Benchmarking is performed on two platforms: (1) the NEXTGenIO testbed, which integrates DRAM‑NVMe hybrid storage representing a near‑future exascale node, and (2) a Google Cloud Platform (GCP) cluster equipped with NVMe SSDs, representing a production‑grade cloud environment. In each case, the same hardware configuration is used to compare DAOS, Ceph, and Lustre. Four representative I/O patterns are exercised: (a) IOR micro‑benchmarks for sequential and random reads/writes, (b) the fdb‑hammer benchmark that mimics real ECMWF data‑base access (mixed reads/writes with multiple writers/readers), (c) a realistic NWP field‑archive workflow (large 1 MiB weather fields written by many processes per node, followed by a flush and a post‑processing “PGEN” job), and (d) small‑object tests (4 KB–64 KB) to assess overhead.
Results show that DAOS consistently outperforms both Ceph and Lustre across all metrics. In the IOR tests, DAOS achieves sustained aggregate bandwidths above 2.5 GB/s on the SCM platform, scaling almost linearly when the number of compute nodes is quadrupled. Ceph reaches roughly 1.6 GB/s, while Lustre lags at about 1.2 GB/s under the same conditions. In the fdb‑hammer workload with up to 24 writer and 24 reader nodes (48 processes per node) and 100 time steps, DAOS delivers 30 % higher throughput than Ceph and exhibits negligible metadata latency, whereas Ceph’s MDS becomes a bottleneck and Lustre suffers from file‑creation contention. Small‑object benchmarks reveal that DAOS maintains over 1.8 GB/s even for 4 KB objects, whereas Ceph drops to under 1 GB/s, confirming DAOS’s lower per‑object overhead.

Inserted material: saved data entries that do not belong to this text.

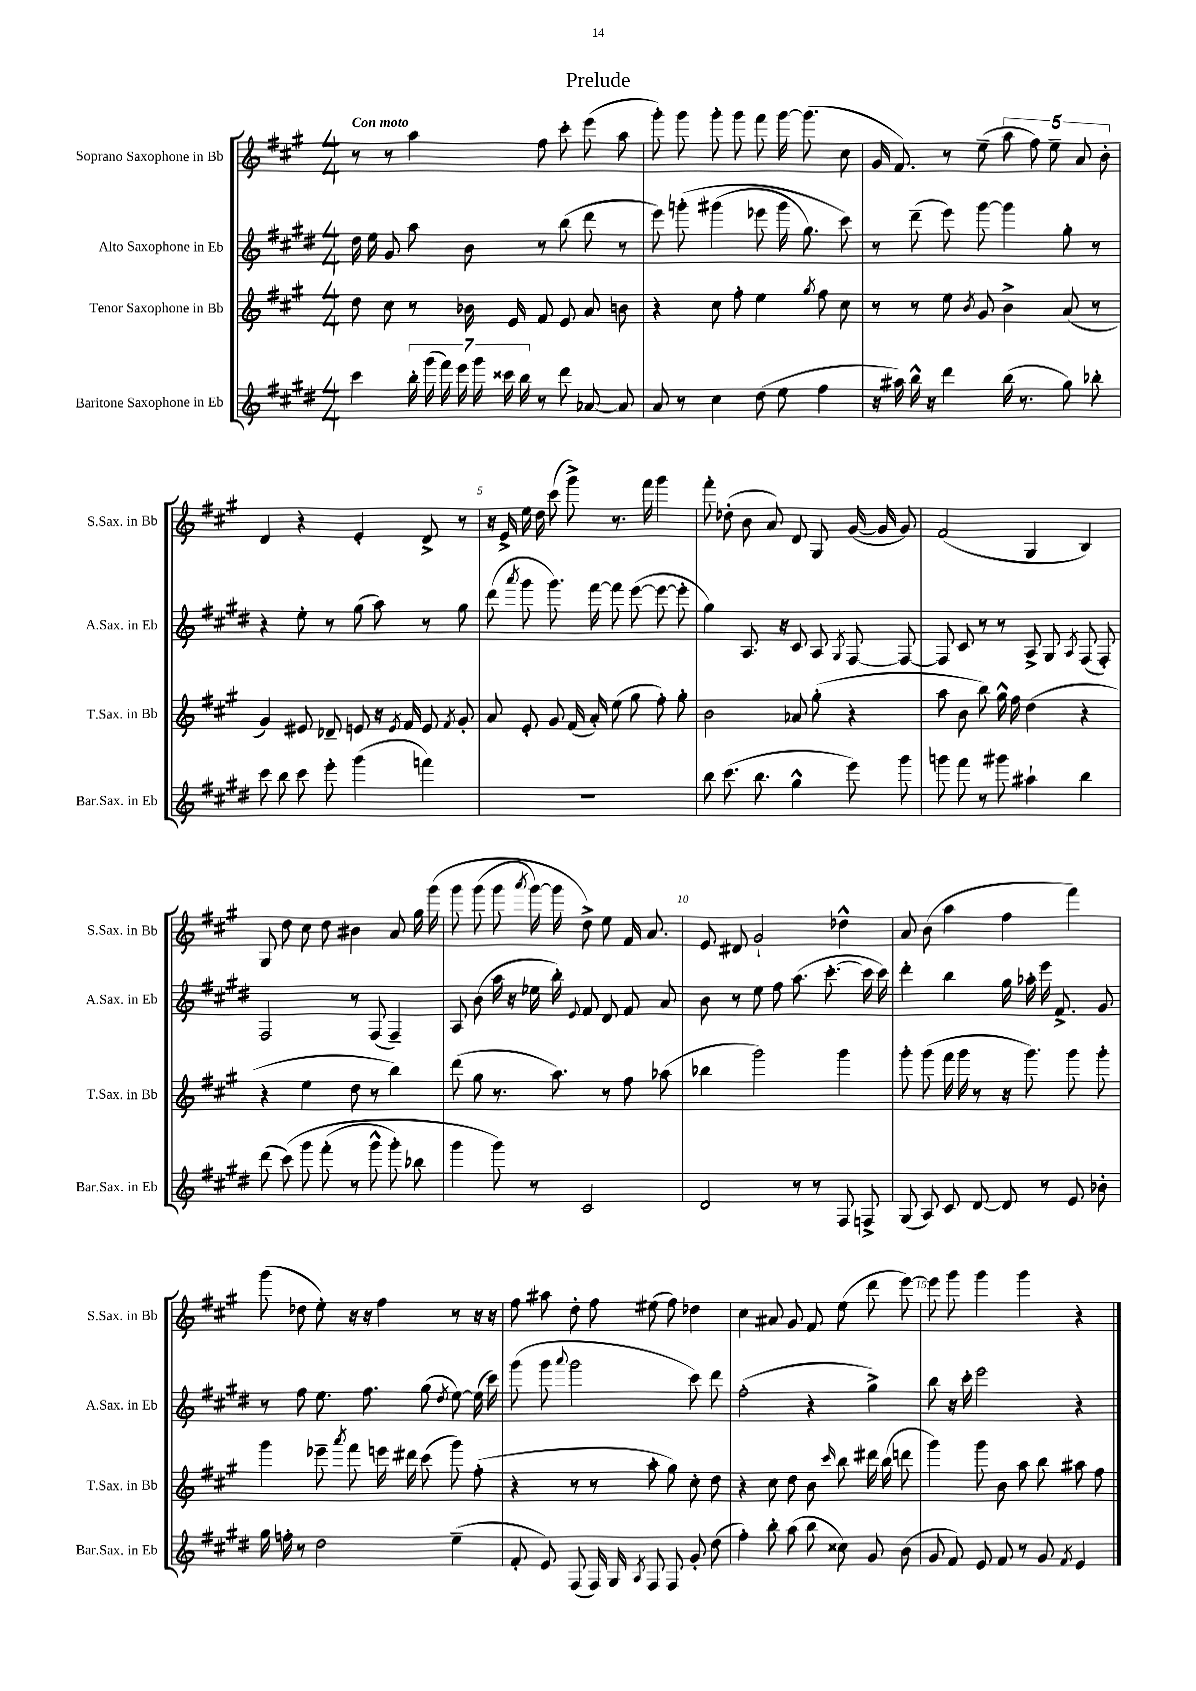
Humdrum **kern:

**kern	**kern	**kern	**kern
*staff4	*staff3	*staff2	*staff1
*clefG2	*clefG2	*clefG2	*clefG2
*k[f#c#g#d#]	*k[f#c#g#]	*k[f#c#g#d#]	*k[f#c#g#]
*M4/4	*M4/4	*M4/4	*M4/4
4ccc#\	8dd\	16dd#\	8r
.	.	16ee\	.
.	8cc#\	8g#/	8r
28bb'\	8r	8aa\	4aa\
(28ggg#\	.	.	.
28fff#\)	.	.	.
28eee\	.	.	.
.	16b-\	8b\	.
28ggg#\	.	.	.
28ccc##\	.	.	.
.	16e/	.	.
28bb\	.	.	.
8r	8f#/	8r	8ff#\
8ddd#\	8e/	(8bb\	8ccc#'\
[8a-/	8a/	8ddd#\	(8eee\
8a-/]	8b\	8r	8aa\
=	=	=	=
8a/	4r	8eee\)	8ggg#'\)
8r	.	&(8ggg'\	8ggg#\
4cc#\	8cc#\	(4ggg#\	8ggg#'\
.	8ff#'\	.	8ggg#\
(8dd#\	4ee\	8eee-\	8fff#\
8ee\	.	16ggg#\	[16ggg#\
.	.	8.gg#\)	(8.ggg#\]
.	8qgg#/	.	.
4ff#\	8ff#\	.	.
.	8cc#\	8ccc#\&)	8cc#\
=	=	=	=
16r	8r	8r	16g#/
16aa#\)	.	.	8.f#/)
16bb^^\	8r	(8ddd#~\	.
16r	.	.	.
4ddd#\	8ee\	8eee\)	8r
.	8qb/	.	.
.	8g#/	[8ggg#\	(8ee~\
(16bb\	4b^\	4ggg#\]	10aa\
8.r	.	.	.
.	.	.	10ff#\)
.	.	.	10ee~\
8gg#\)	(8a/	8gg#'\	.
.	.	.	10a/
8bb-'\	8r	8r	.
.	.	.	10b'\
=	=	=	=
8ccc#\	4g#/)	4r	4d/
8bb\	.	.	.
8ccc#\	8e#/	8ee'\	4r
8eee'\	8d-~/	8r	.
(4ggg#\	8e/	(8gg#\	4e'/
.	16r	8aa\)	.
.	8qe/	.	.
.	16f#/	.	.
4fff\)	8e/	8r	8d^/
.	8qf#/	.	.
.	8g#'/	8gg#\	8r
=	=	=	=
1r	8a/	(8ddd#\	16r
.	.	.	16e^/
.	.	8qaaa/	.
.	8e'/	8ggg#\	16ee\
.	.	.	16dd\
.	8g#/	8.ggg#\)	(8ccc#\
.	(16f#/	.	8ggg#^\)
.	16a'/)	[16fff#\	.
.	(8ee\	8fff#\]	8.r
.	8gg#\	([8eee\	.
.	.	.	16fff#\
.	8ff#'\)	8eee\_	4ggg#\
.	8gg#'\	8eee'\]	.
=	=	=	=
8bb\	2b\	4gg#\)	8fff#'\
(8.ccc#\	.	.	(8dd-'\
.	.	8.A/	8b\
8.bb\	.	.	.
.	.	.	8a/)
.	.	16r	.
4gg#^^\	8a-/	8c#/	8d/
.	(8gg#'\	8A/	8G#/
.	.	8qG#/	.
8eee\)	4r	[8F#/	([16g#/
.	.	.	16g#/]
8ggg#\	.	8F#/_	8g#/)
=	=	=	=
8ggg\	8aa\	8F#/]	(2f#/
8fff#\	8b\	8c#/	.
8r	8bb\)	8r	.
8ggg#\	16gg#^^\	8r	.
.	16ff#\	.	.
4aa#`\	(4dd\	8A^/	4G#/
.	.	8G#/	.
.	.	8qA/	.
4bb\	4r	(8F#/	4B/)
.	.	8F#'/)	.
=	=	=	=
(8ddd#\	4r	2F#/	8G#/
&(8ccc#\)	.	.	8dd\
8ggg#\	4ee\	.	8cc#\
(8fff#'\	.	.	8dd\
8r	8dd\	8r	4b#\
8ggg#^^\	8r	(8F#/	.
8ggg#'\)	4bb\)	4F#~/)	8a/
8bb-\	.	.	16gg#\
.	.	.	&(16ggg#\
=	=	=	=
4ggg#\	(8ddd\	8A/	8ggg#\
.	8gg#\	(8b\	(8ggg#\
8ggg#\&)	8.r	16aa\	8ggg#\
.	.	16r	.
.	.	.	8qaaa/
8r	.	16ee-\	[16ggg#\)
.	8.aa\)	16bb'\)	16ggg#\]
.	.	8qqe/	.
2c#/	.	8f#/	8dd^\&)
.	8r	8d#/	8ee\
.	8ff#\	8f#/	16f#/
.	.	.	8.a/
.	(8aa-\	8a/	.
=	=	=	=
2d#/	4bb-\	8b\	8e/
.	.	8r	8d#/
.	2ggg#\)	8ee\	2g#`/
.	.	8ff#\	.
8r	.	(8.aa\	.
8r	.	.	.
.	.	[8.ccc#'\	.
8F#/	4ggg#\	.	4dd-^^\
8F^/	.	16ccc#\]	.
.	.	16ccc#\)	.
=	=	=	=
(8G#/	8ggg#'\	4ddd#'\	8a/
8A/)	(8ggg#\	.	(8b\
8c#/	16fff#\	4bb\	4aa\
.	16ggg#\	.	.
[8d#/	8r	.	.
8d#/]	16r	16gg#\	4ff#\
.	8.ggg#\)	16aa-'\	.
8r	.	16eee\	.
.	.	8.f#^/	.
8e/	8ggg#\	.	4fff#\)
8b-'\	8ggg#'\	8g#/	.
=	=	=	=
16gg#\	4ggg#\	8r	(8ggg#\
16ff'\	.	.	.
8r	.	8ff#\	8dd-\
2dd#\	8eee-~\	8.ee\	8ee'\)
.	8qaaa/	.	.
.	8fff#\	.	16r
.	.	8.ff#\	16r
.	16eee\	.	4ff#\
.	16ddd#\	.	.
.	(8ccc#\	(8gg#\	.
.	.	8qdd#/	.
(4ee~\	8ggg#\)	[8ee\)	8r
.	(8ff#'\	(16ee\]	16r
.	.	16ccc#\)	16r
=	=	=	=
8f#'/	4r	(8ggg#\	8ff#\
8e/)	.	8ggg#\	8aa#\
.	.	8qqaaa/	.
(8F#/	8r	2ggg#\	8dd'\
16F#/)	8r	.	8ff#\
16G#/	.	.	.
8qA/	.	.	.
8F#/	8aa'\	.	(8ee#\
8F#/	8gg#\)	.	8ff#\)
8g#'/	8cc#'\	8ccc#\)	4dd-\
(8dd#\	8dd\	8ddd#\	.
=	=	=	=
4ff#'\)	4r	(2ff#'\	4cc#\
8bb'\	8cc#\	.	8a#/
(8aa\	8dd\	.	8g#/
8bb\	8b\	4r	8f#/
.	16qqccc#/	.	.
8cc##\)	8bb\	.	(8ee\
8g#/	16ddd#\	4gg#^\)	8ddd\
.	(16bb\	.	.
(8b\	8ddd\	.	[8eee\)
=	=	=	=
8g#/	4ggg#\)	8bb\	8eee\]
8f#/)	.	16r	8ggg#\
.	.	16ccc#'\	.
8e/	8ggg#\	2eee\	4ggg#\
8f#/	8b\	.	.
8r	8aa\	.	4ggg#\
8g#/	8bb\	.	.
8qf#/	.	.	.
4e/	8aa#\	4r	4r
.	8ff#\	.	.
==	==	==	==
*-	*-	*-	*-
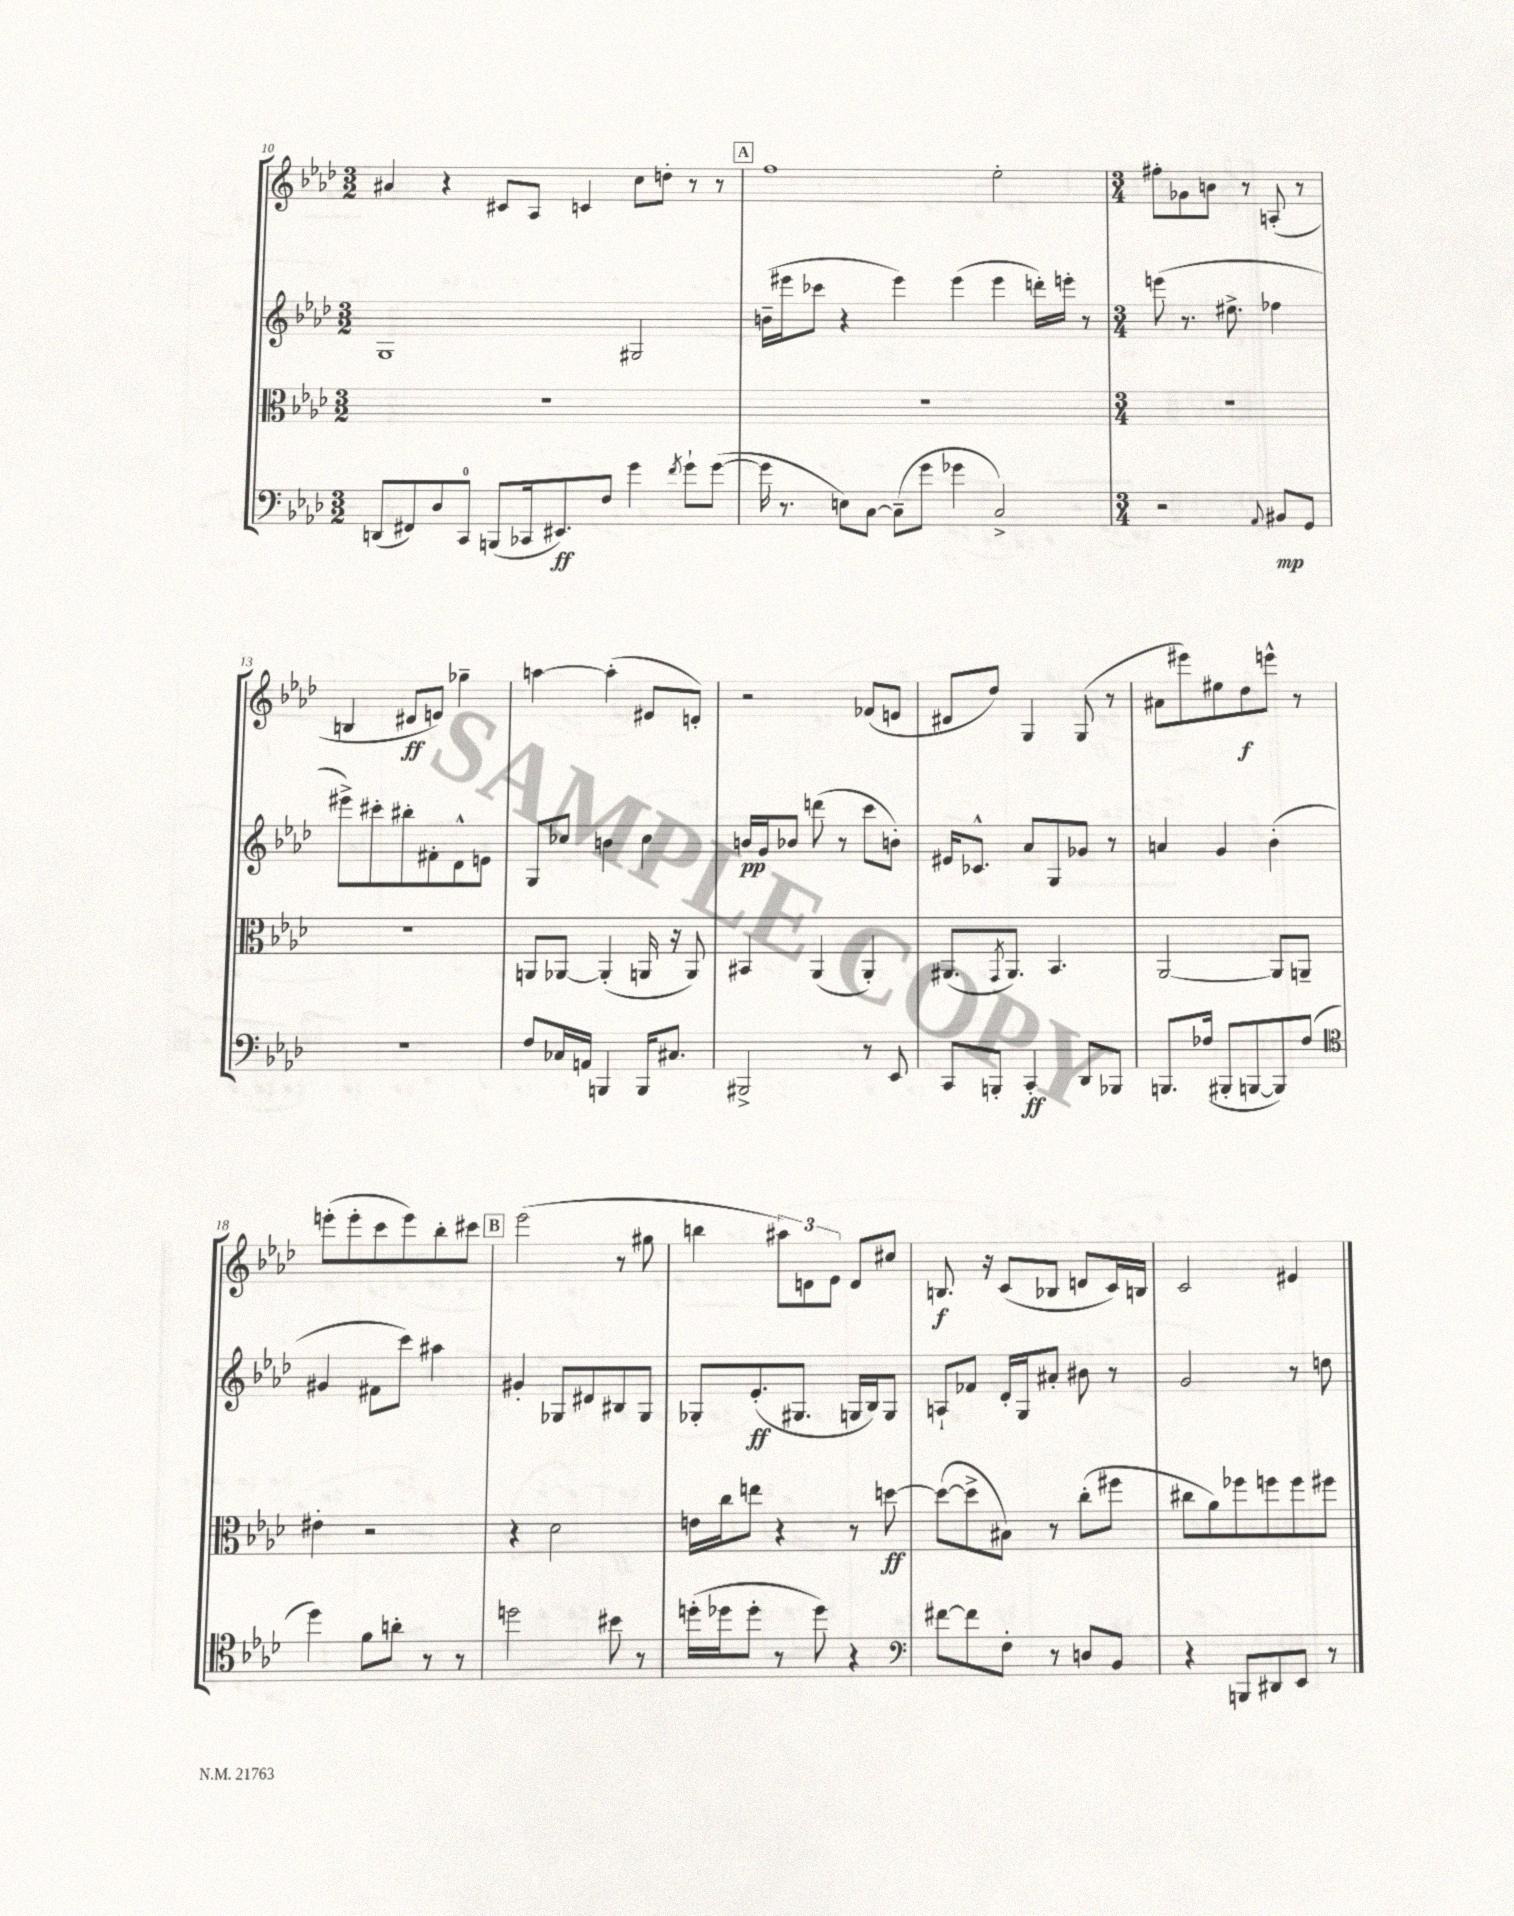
<<
\new StaffGroup <<
\new Staff = "s0" {
    \clef treble \key aes \major \numericTimeSignature \time 3/2
    ais'4 r4 cis'8 aes8 c'4 c''8 d''8-. r8 r8 |
    \mark \markup { \box "A" } f''1 ees''2-. |
    \numericTimeSignature \time 3/4 fis''8-. ges'8 b'8 r8 a8-.( r8 |
    b4 dis'8\ff e'8) ges''4-- |
    a''4~ a''4-.( eis'8 d'8-.) |
    r2 fes'8( e'8 |
    dis'8 des''8) g4 g8( r8 |
    ais'8 eis'''8) eis''8 des''8\f e'''8-^ r8 |
    e'''8-.( e'''8-. c'''8 e'''8) bes''8-. cis'''8 |
    \mark \markup { \box "B" } ees'''2( r8 gis''8 |
    b''4 \tuplet 3/2 { ais''8) d'8 ees'8 } d'8 cis''8 |
    b8.\f r16 c'8( bes8 d'8 c'16) b16 |
    c'2 eis'4 \bar "|." |
}
\new Staff = "s1" {
    \clef treble \key aes \major \numericTimeSignature \time 3/2
    g1 gis2 |
    \mark \markup { \box "A" } b'16--( eis'''16 ces'''8 r4 eis'''4) eis'''4( eis'''4 d'''16-.) e'''16-. r8 |
    \numericTimeSignature \time 3/4 e'''8( r8. eis''8.-> fes''4 |
    eis'''8->) cis'''8-. bis''8-. fis'8-. des'8-^ e'8 |
    g8 ces''8 b'4 ces''4 |
    b'16\pp g'16 bes'8 d'''8( r8 c'''8 b'8-.) |
    eis'16 ces'8.-^ aes'8 g8 ges'8 r8 |
    a'4 g'4 bes'4-.( |
    gis'4 fis'8 c'''8) ais''4 |
    \mark \markup { \box "B" } gis'4-. ges8 dis'8 bis8 ges8 |
    ges8-. ees'8.-.\ff( gis8. g16 bes16) g8 |
    a8-! fes'8 des'16-. g16 ais'8-. bis'8 r8 |
    g'2 r8 d''8 \bar "|." |
}
\new Staff = "s2" {
    \clef alto \key aes \major \numericTimeSignature \time 3/2
    R1. |
    \mark \markup { \box "A" } R1. |
    \numericTimeSignature \time 3/4 R2. |
    R2. |
    a,8 aes,8~ aes,4-.( a,16 r16 a,8) |
    bis,4 aes,4( aes,4-.) |
    ais,8.( \acciaccatura { g,8 } ais,8.) bes,4. |
    aes,2~ aes,8 a,8-- |
    eis'4-. r2 |
    \mark \markup { \box "B" } r4 des'2 |
    e'16 c''16 e''8 r4 r8 d''8~\ff |
    d''8~( d''8-> bis8) r8 c''8-.( fis''8 |
    cis''8 aes'8) fes''8 f''8 f''8 fis''8 \bar "|." |
}
\new Staff = "s3" {
    \clef bass \key aes \major \numericTimeSignature \time 3/2
    d,8( fis,8) des8 c,8-0 b,,8( ces,16 eis,8.\ff) f8 g'4 \acciaccatura { f'8 } g'8-! g'8~( |
    \mark \markup { \box "A" } g'16 r8. e8) c8~ c8--( g'8 ges'4 c2->) |
    \numericTimeSignature \time 3/4 r2 \appoggiatura { aes,8 } bis,8\mp g,8 |
    R2. |
    f8 ces16 a,16 b,,4 b,,16 cis8. |
    bis,,2-> r8 ees,8 |
    c,8 b,,8-. c,4-.\ff des,8 bes,,8 |
    b,,8. fes16( bis,,8-. b,,8~ b,,8) fes8( |
    \clef tenor des''4) f'8 a'8-. r8 r8 |
    \mark \markup { \box "B" } d''2 bis'8 r8 |
    d''16-.( des''16 des''8-. r8 des''8) r4 |
    \clef bass fis'8~ fis'8 f8-. r8 d8 bes,8 |
    r4 b,,8 dis,8 ees,8 r8 \bar "|." |
}
>>
>>
\layout { \context { \Score currentBarNumber = #10 } }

From a data‑redundancy perspective, DAOS’s native erasure‑coding on SCM reduces storage overhead by more than 30 % compared with traditional 3‑way replication, while Ceph’s replication scheme incurs higher cost. The authors also discuss software migration challenges: existing NWP pipelines are deeply rooted in file‑directory semantics, so moving to an object model requires changes not only in the FDB back‑ends but also in catalog management, metadata handling, and long‑term data‑retention policies. Nevertheless, the study demonstrates that object storage can fundamentally alleviate the metadata bottleneck inherent to POSIX systems, offering superior scalability, bandwidth, and storage efficiency for data‑intensive scientific applications.
In conclusion, DAOS emerges as the most promising storage solution for large‑scale NWP and similar HPC workloads, delivering near‑linear scalability, higher aggregate throughput, and better storage efficiency than both Ceph and Lustre. Ceph remains a viable alternative, especially where existing Ceph deployments exist, but its performance is limited by metadata server contention and higher per‑object overhead. The paper suggests future work on hybrid architectures that combine the best of POSIX and object storage, automated data‑management policies tailored to object stores, and deeper integration of DAOS into production NWP pipelines.